Virtual tools along with in-person visits to the country will be used to communicate with the health providers and officials in Iraq.
Dr. Ahmed Al-Niaimi
Founder Current President
My name is Ahmed Al-Niaimi, born and raised in Iraq, currently a Professor of Gynecology Oncology, Memorial Sloan Kettering Cancer Center, New York City. My main interests are complex and advanced ovarian cancer surgery and surgical outcomes. My hobbies are triathlon and high altitude photography.
Dr. Zaid Al-Wahab
My Name is Zaid R Al-Wahab, I was born in Iraq. I did my residency and fellowship in Gynecologic Oncology at Wayne State University, Karmanos Cancer institute.

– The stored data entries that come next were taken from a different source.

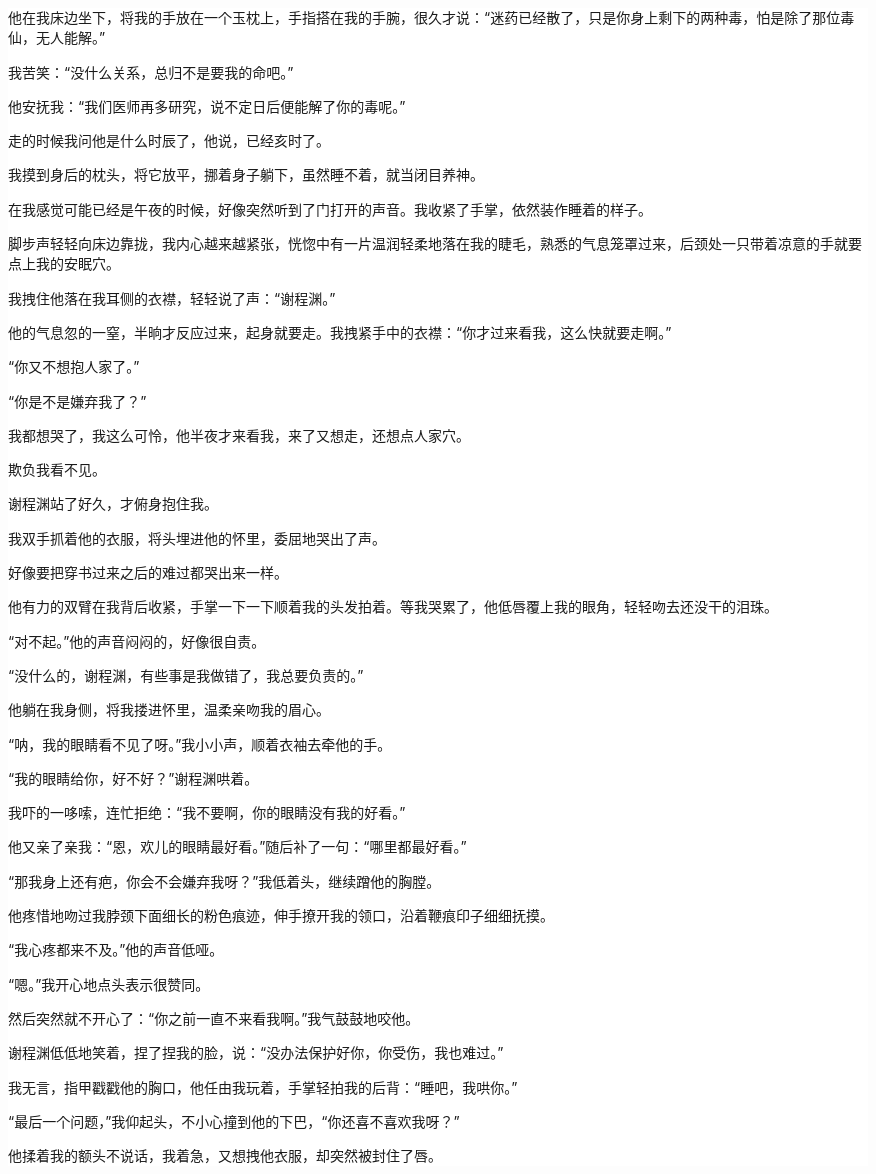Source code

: 他在我床边坐下，将我的手放在一个玉枕上，手指搭在我的手腕，很久才说：“迷药已经散了，只是你身上剩下的两种毒，怕是除了那位毒仙，无人能解。”

我苦笑：“没什么关系，总归不是要我的命吧。”

他安抚我：“我们医师再多研究，说不定日后便能解了你的毒呢。”

走的时候我问他是什么时辰了，他说，已经亥时了。

我摸到身后的枕头，将它放平，挪着身子躺下，虽然睡不着，就当闭目养神。

在我感觉可能已经是午夜的时候，好像突然听到了门打开的声音。我收紧了手掌，依然装作睡着的样子。

脚步声轻轻向床边靠拢，我内心越来越紧张，恍惚中有一片温润轻柔地落在我的睫毛，熟悉的气息笼罩过来，后颈处一只带着凉意的手就要点上我的安眠穴。

我拽住他落在我耳侧的衣襟，轻轻说了声：“谢程渊。”

他的气息忽的一窒，半晌才反应过来，起身就要走。我拽紧手中的衣襟：“你才过来看我，这么快就要走啊。”

“你又不想抱人家了。”

“你是不是嫌弃我了？”

我都想哭了，我这么可怜，他半夜才来看我，来了又想走，还想点人家穴。

欺负我看不见。

谢程渊站了好久，才俯身抱住我。

我双手抓着他的衣服，将头埋进他的怀里，委屈地哭出了声。

好像要把穿书过来之后的难过都哭出来一样。

他有力的双臂在我背后收紧，手掌一下一下顺着我的头发拍着。等我哭累了，他低唇覆上我的眼角，轻轻吻去还没干的泪珠。

“对不起。”他的声音闷闷的，好像很自责。

“没什么的，谢程渊，有些事是我做错了，我总要负责的。”

他躺在我身侧，将我搂进怀里，温柔亲吻我的眉心。

“呐，我的眼睛看不见了呀。”我小小声，顺着衣袖去牵他的手。

“我的眼睛给你，好不好？”谢程渊哄着。

我吓的一哆嗦，连忙拒绝：“我不要啊，你的眼睛没有我的好看。”

他又亲了亲我：“恩，欢儿的眼睛最好看。”随后补了一句：“哪里都最好看。”

“那我身上还有疤，你会不会嫌弃我呀？”我低着头，继续蹭他的胸膛。

他疼惜地吻过我脖颈下面细长的粉色痕迹，伸手撩开我的领口，沿着鞭痕印子细细抚摸。

“我心疼都来不及。”他的声音低哑。

“嗯。”我开心地点头表示很赞同。

然后突然就不开心了：“你之前一直不来看我啊。”我气鼓鼓地咬他。

谢程渊低低地笑着，捏了捏我的脸，说：“没办法保护好你，你受伤，我也难过。”

我无言，指甲戳戳他的胸口，他任由我玩着，手掌轻拍我的后背：“睡吧，我哄你。”

“最后一个问题，”我仰起头，不小心撞到他的下巴，“你还喜不喜欢我呀？”

他揉着我的额头不说话，我着急，又想拽他衣服，却突然被封住了唇。
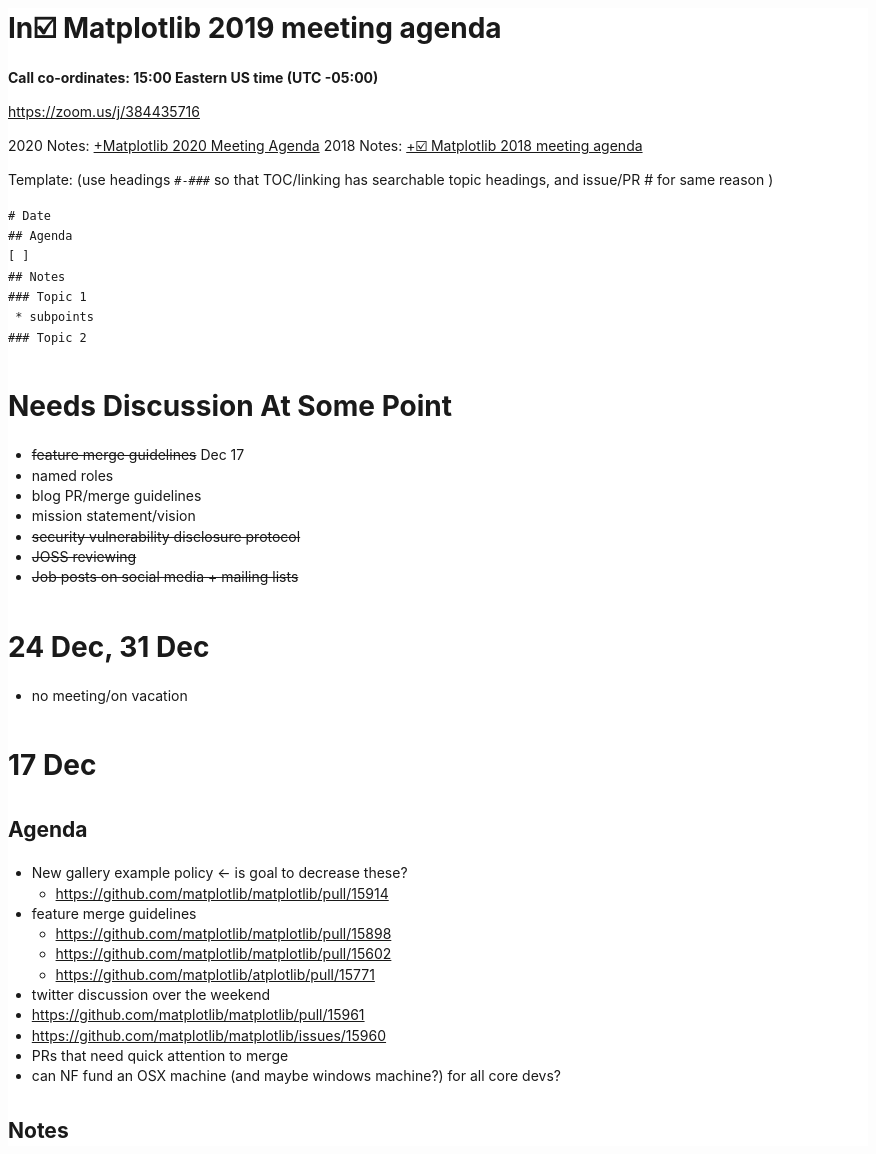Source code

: # In☑️ Matplotlib 2019 meeting agenda 
**Call co-ordinates:  15:00 Eastern US time (UTC -05:00)**

https://zoom.us/j/384435716


2020 Notes: [+Matplotlib 2020 Meeting Agenda](https://paper.dropbox.com/doc/Matplotlib-2020-Meeting-Agenda-ShL3ViKjxrcG75ZL0X23D) 
2018 Notes: [+☑️ Matplotlib 2018 meeting agenda](https://paper.dropbox.com/doc/Matplotlib-2018-meeting-agenda-BWqBlwtVjg9XY5ToQLvcG) 

Template: (use headings `#-###` so that TOC/linking has searchable topic headings, and issue/PR # for same reason )

    # Date
    ## Agenda
    [ ] 
    ## Notes
    ### Topic 1
     * subpoints
    ### Topic 2


# Needs Discussion At Some Point
- ~~feature merge guidelines~~ Dec 17
- named roles
- blog PR/merge guidelines
- mission statement/vision
- ~~security vulnerability disclosure protocol~~
- ~~JOSS reviewing~~
- ~~Job posts on social media + mailing lists~~
# 24 Dec, 31 Dec 
- no meeting/on vacation
# 17 Dec
## Agenda
- New gallery example policy ← is goal to decrease these?
    - https://github.com/matplotlib/matplotlib/pull/15914
- feature merge guidelines
    - https://github.com/matplotlib/matplotlib/pull/15898
    - https://github.com/matplotlib/matplotlib/pull/15602
    - https://github.com/matplotlib/atplotlib/pull/15771
- twitter discussion over the weekend
- https://github.com/matplotlib/matplotlib/pull/15961
- https://github.com/matplotlib/matplotlib/issues/15960
- PRs that need quick attention to merge
- can NF fund an OSX machine (and maybe windows machine?) for all core devs? 
## Notes
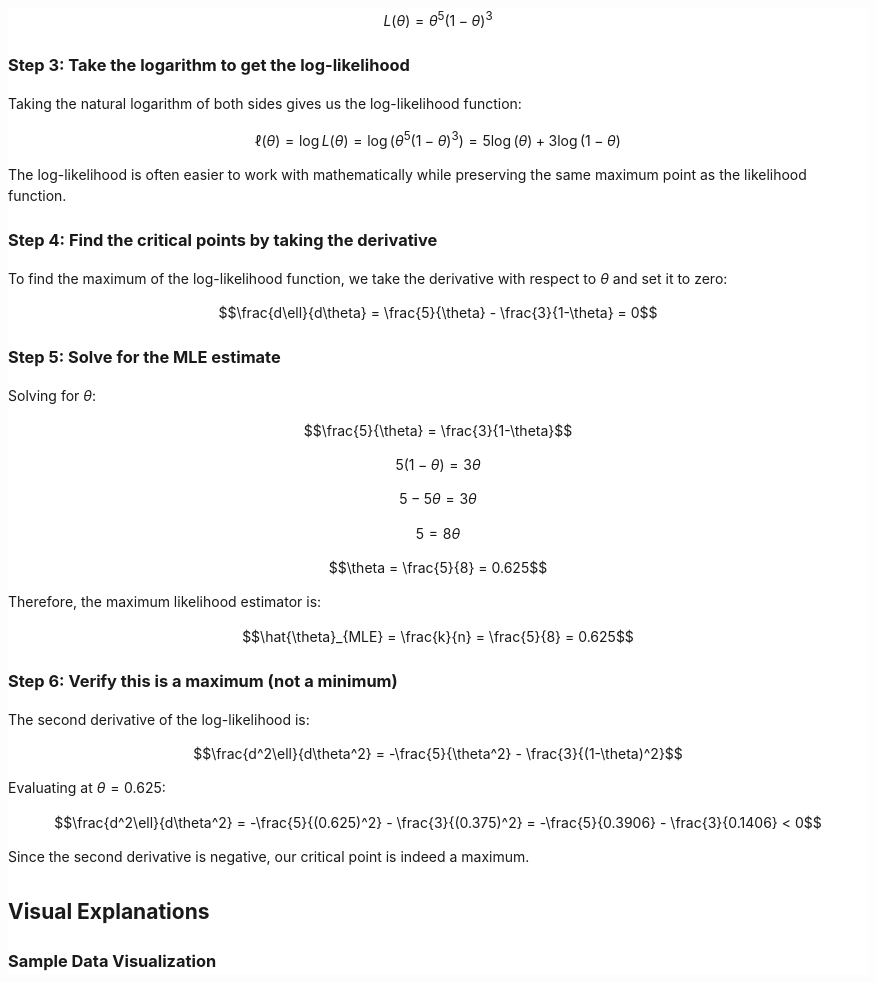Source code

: $$L(\theta) = \theta^5 (1-\theta)^3$$

### Step 3: Take the logarithm to get the log-likelihood
Taking the natural logarithm of both sides gives us the log-likelihood function:

$$\ell(\theta) = \log L(\theta) = \log(\theta^5 (1-\theta)^3) = 5\log(\theta) + 3\log(1-\theta)$$

The log-likelihood is often easier to work with mathematically while preserving the same maximum point as the likelihood function.

### Step 4: Find the critical points by taking the derivative
To find the maximum of the log-likelihood function, we take the derivative with respect to $\theta$ and set it to zero:

$$\frac{d\ell}{d\theta} = \frac{5}{\theta} - \frac{3}{1-\theta} = 0$$

### Step 5: Solve for the MLE estimate
Solving for $\theta$:

$$\frac{5}{\theta} = \frac{3}{1-\theta}$$

$$5(1-\theta) = 3\theta$$

$$5 - 5\theta = 3\theta$$

$$5 = 8\theta$$

$$\theta = \frac{5}{8} = 0.625$$

Therefore, the maximum likelihood estimator is:

$$\hat{\theta}_{MLE} = \frac{k}{n} = \frac{5}{8} = 0.625$$

### Step 6: Verify this is a maximum (not a minimum)
The second derivative of the log-likelihood is:

$$\frac{d^2\ell}{d\theta^2} = -\frac{5}{\theta^2} - \frac{3}{(1-\theta)^2}$$

Evaluating at $\theta = 0.625$:

$$\frac{d^2\ell}{d\theta^2} = -\frac{5}{(0.625)^2} - \frac{3}{(0.375)^2} = -\frac{5}{0.3906} - \frac{3}{0.1406} < 0$$

Since the second derivative is negative, our critical point is indeed a maximum.

## Visual Explanations

### Sample Data Visualization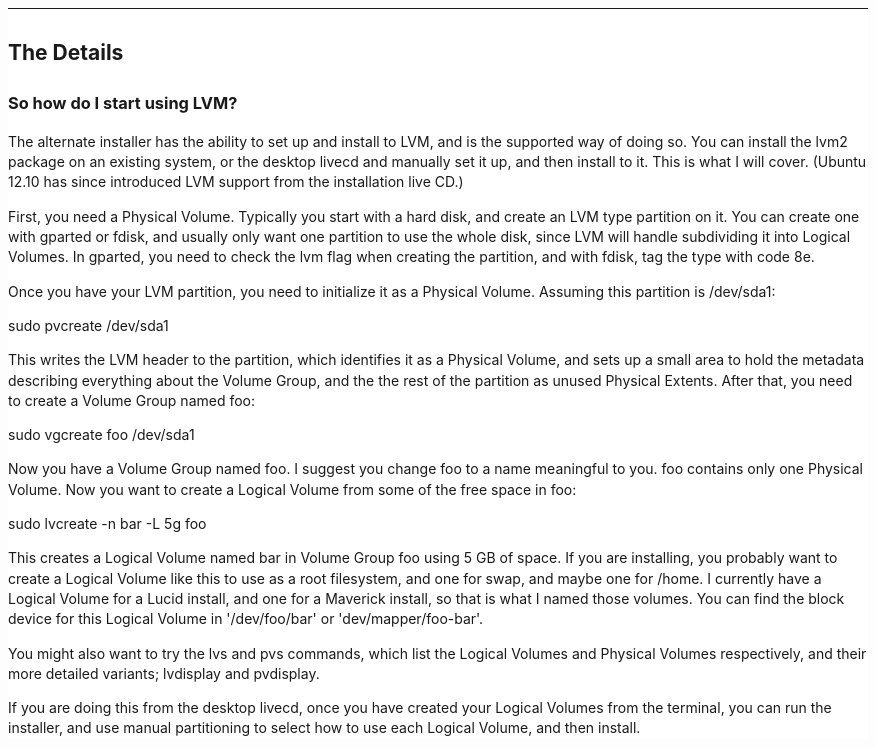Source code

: ------

## The Details

### So how do I start using LVM?

The alternate installer has the ability to set up and install to LVM,
and is the supported way of doing so. You can install the lvm2 package
on an existing system, or the desktop livecd and manually set it up,
and then install to it. This is what I will cover. (Ubuntu 12.10 has
since introduced LVM support from the installation live CD.)

First, you need a Physical Volume. Typically you start with a hard
disk, and create an LVM type partition on it. You can create one with
gparted or fdisk, and usually only want one partition to use the whole
disk, since LVM will handle subdividing it into Logical Volumes. In
gparted, you need to check the lvm flag when creating the partition,
and with fdisk, tag the type with code 8e.

Once you have your LVM partition, you need to initialize it as a
Physical Volume. Assuming this partition is /dev/sda1:

sudo pvcreate /dev/sda1

This writes the LVM header to the partition, which identifies it as a
Physical Volume, and sets up a small area to hold the metadata
describing everything about the Volume Group, and the the rest of the
partition as unused Physical Extents. After that, you need to create a
Volume Group named foo:

sudo vgcreate foo /dev/sda1

Now you have a Volume Group named foo. I suggest you change foo to a
name meaningful to you. foo contains only one Physical Volume. Now you
want to create a Logical Volume from some of the free space in foo:

 sudo lvcreate -n bar -L 5g foo 

This creates a Logical Volume named bar in Volume Group foo using 5 GB
of space. If you are installing, you probably want to create a Logical
Volume like this to use as a root filesystem, and one for swap, and
maybe one for /home. I currently have a Logical Volume for a Lucid
install, and one for a Maverick install, so that is what I named those
volumes. You can find the block device for this Logical Volume in
'/dev/foo/bar' or 'dev/mapper/foo-bar'.

You might also want to try the lvs and pvs commands, which list the
Logical Volumes and Physical Volumes respectively, and their more
detailed variants; lvdisplay and pvdisplay.

If you are doing this from the desktop livecd, once you have created
your Logical Volumes from the terminal, you can run the installer, and
use manual partitioning to select how to use each Logical Volume, and
then install.
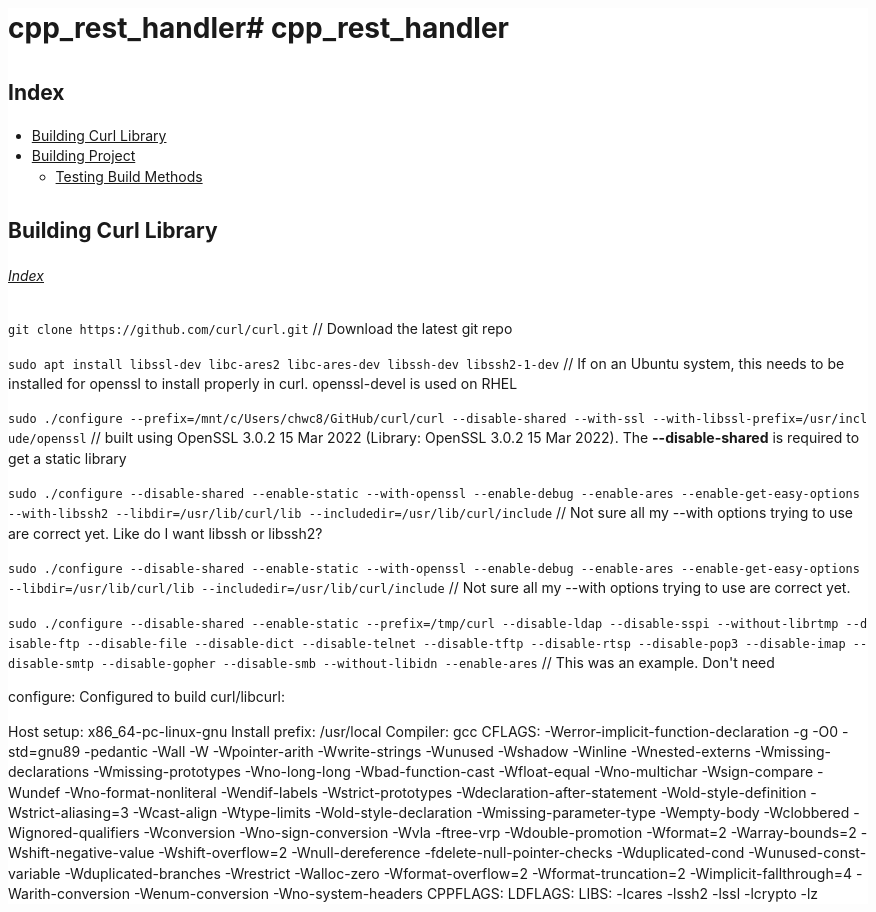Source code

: # cpp_rest_handler# cpp_rest_handler

## **Index**

- [Building Curl Library](#building-curl-library)
- [Building Project](#building-project)
  - [Testing Build Methods](#testing-build-methods)

## **Building Curl Library**
###### [Index](#index)

`git clone https://github.com/curl/curl.git` // Download the latest git repo

`sudo apt install libssl-dev libc-ares2 libc-ares-dev libssh-dev libssh2-1-dev` // If on an Ubuntu system, this needs to be installed for openssl to install properly in curl. openssl-devel is used on RHEL

`sudo ./configure --prefix=/mnt/c/Users/chwc8/GitHub/curl/curl --disable-shared --with-ssl --with-libssl-prefix=/usr/include/openssl` // built using OpenSSL 3.0.2 15 Mar 2022 (Library: OpenSSL 3.0.2 15 Mar 2022). The **--disable-shared** is required to get a static library

`sudo ./configure --disable-shared --enable-static --with-openssl --enable-debug --enable-ares --enable-get-easy-options --with-libssh2 --libdir=/usr/lib/curl/lib --includedir=/usr/lib/curl/include` // Not sure all my --with options trying to use are correct yet. Like do I want libssh or libssh2?

`sudo ./configure --disable-shared --enable-static --with-openssl --enable-debug --enable-ares --enable-get-easy-options --libdir=/usr/lib/curl/lib --includedir=/usr/lib/curl/include` // Not sure all my --with options trying to use are correct yet.

`sudo ./configure --disable-shared --enable-static --prefix=/tmp/curl --disable-ldap --disable-sspi --without-librtmp --disable-ftp --disable-file --disable-dict --disable-telnet --disable-tftp --disable-rtsp --disable-pop3 --disable-imap --disable-smtp --disable-gopher --disable-smb --without-libidn --enable-ares` // This was an example. Don't need

configure: Configured to build curl/libcurl:

  Host setup:       x86_64-pc-linux-gnu
  Install prefix:   /usr/local
  Compiler:         gcc
   CFLAGS:          -Werror-implicit-function-declaration -g -O0 -std=gnu89 -pedantic -Wall -W -Wpointer-arith -Wwrite-strings -Wunused -Wshadow -Winline -Wnested-externs -Wmissing-declarations -Wmissing-prototypes -Wno-long-long -Wbad-function-cast -Wfloat-equal -Wno-multichar -Wsign-compare -Wundef -Wno-format-nonliteral -Wendif-labels -Wstrict-prototypes -Wdeclaration-after-statement -Wold-style-definition -Wstrict-aliasing=3 -Wcast-align -Wtype-limits -Wold-style-declaration -Wmissing-parameter-type -Wempty-body -Wclobbered -Wignored-qualifiers -Wconversion -Wno-sign-conversion -Wvla -ftree-vrp -Wdouble-promotion -Wformat=2 -Warray-bounds=2 -Wshift-negative-value -Wshift-overflow=2 -Wnull-dereference -fdelete-null-pointer-checks -Wduplicated-cond -Wunused-const-variable -Wduplicated-branches -Wrestrict -Walloc-zero -Wformat-overflow=2 -Wformat-truncation=2 -Wimplicit-fallthrough=4 -Warith-conversion -Wenum-conversion -Wno-system-headers
   CPPFLAGS:
   LDFLAGS:
   LIBS:            -lcares -lssh2 -lssl -lcrypto -lz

I currently practice Gynecologic Oncology at Beaumont Health in Michigan. I have special interest in robotic surgery, cancer cytoreductive surgery and HIPEC.
Dr. Ghada Kuntar
ICAN Board Member
My name is Ghada Kuntar, I was born in Iraq. I currently live and practice as a Hematologic Oncologist at Wellstart Oncology in Atlanta, Georgia, USA. My passion is cancer education; with a success that came through my social media channels and interviews with cancer providers and activists. I am also actively involved in supporting Iraqi women for a better and safer future.
To serve Iraqi cancer patients by serving and helping Iraqi cancer care providers and oncology stakeholders. We are planning to via transferring the modern knowledge, skill and performance in oncology via different channels.
We aspire to help in improving under- and postgraduate oncology education and training in Iraq. To where the Iraqi cancer care provider would be able to maintain an exquisite high standard of knowledge, skill, and performance essential for safe and competent practice of oncology (surgical, radiation or medical).
Ultimately to establish a collaborative multi-institutional networking and communication are essential factors to successfully rebuild the entire health system in Iraq
By 2030, ICAN will have helped in advancing competency, safety, quantity and quality in cancer care services in Iraq, by setting the modern definitive professional standards for advanced oncology.